As far as I can tell, this article has been resubmitted for “corrected proof,” which basically means the research was good but the written submission wasn’t up to either syntax or APA standards. I did a search at my University Library and on Google Scholar, and nothing. Just the abstract appears to be available. Still, the abstract itself is fascinating:
A vocal segment of the population has serious concerns about the effect of pornography in society and challenges its public use and acceptance. This manuscript reviews the major issues associated with the availability of sexually explicit material. It has been found everywhere it was scientifically investigated that as pornography has increased in availability, sex crimes have either decreased or not increased. It is further been found that sexual erotica has not only wide spread personal acceptance and use but general tolerance for its availability to adults. This attitude is seen by both men and women and not only in urban communities but also in reputed conservative ones as well. Further this finding holds nationally in the United States and in widely different countries around the world. Indeed, no country where this matter has been scientifically studied has yet been found to think pornography ought be restricted from adults. The only consistent finding is that adults prefer to have the material restricted from children’s production or use. (emphasis mine -HD)
There isn’t really much to say about it at this point, since there’s no data to comment on, but I will say that this review seems to back up what I’ve been saying for a long time — repressing sexuality is the short path to dysfunction. Letting people explore their sexual fantasies in safe, non-judgmental ways is the long path to healthy sexual plurality, acceptance, and a decrease in acting out sexual frustrations.
On an unrelated note, I’m recovering from a bit of minor surgery, so I probably won’t be spending a lot of time writing, but I’ll do my best to keep you updated over the weekend with interesting articles from elsewhere in the blogosphere. With any luck, regular posting will resume early next week.
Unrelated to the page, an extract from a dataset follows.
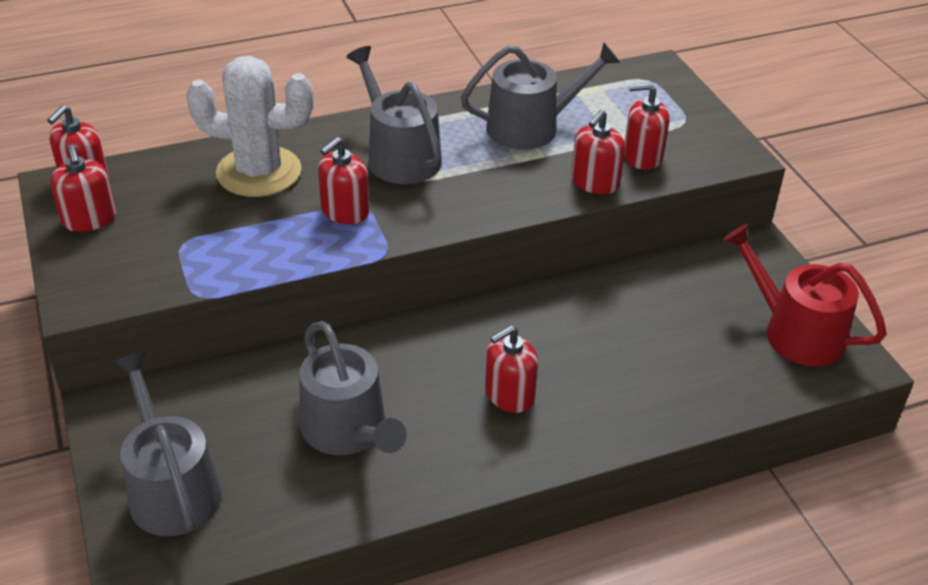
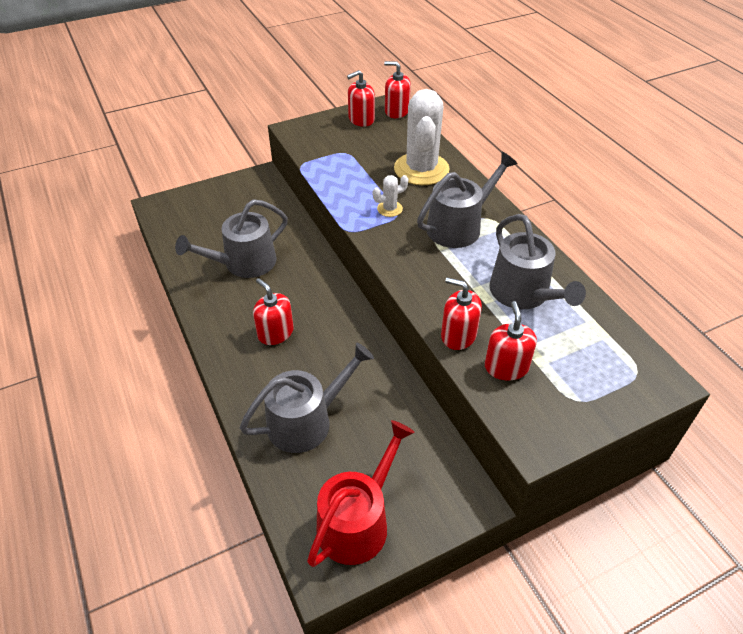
camera: 85 degrees right, 5 degrees up
grey watering can [114,352,222,536] -> grey watering can moved to [240,343,374,453]
red soap dispenser [318,137,369,224] -> white cactus [373,175,408,217]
EDIT: Thanks to a reader for getting me a full text PDF. Here’s the most salient point in the review of existing studies on the rape/pornography correlation:
These investigators found that rapists were more likely than non-rapists in the prison population to having been punished for looking at pornography while a youngster. And such was by no means common among the rest of the prison population. In fact, the non-rapists had seen morepornography, and seen it at an earlier age. These investigators also found that what does correlate highly with sex offense is a strict, repressive religious upbringing (Goldstein & Kant, 1973). Green(1980) too reported that both rapists and child molesters use less pornography than a control group of “normal” males.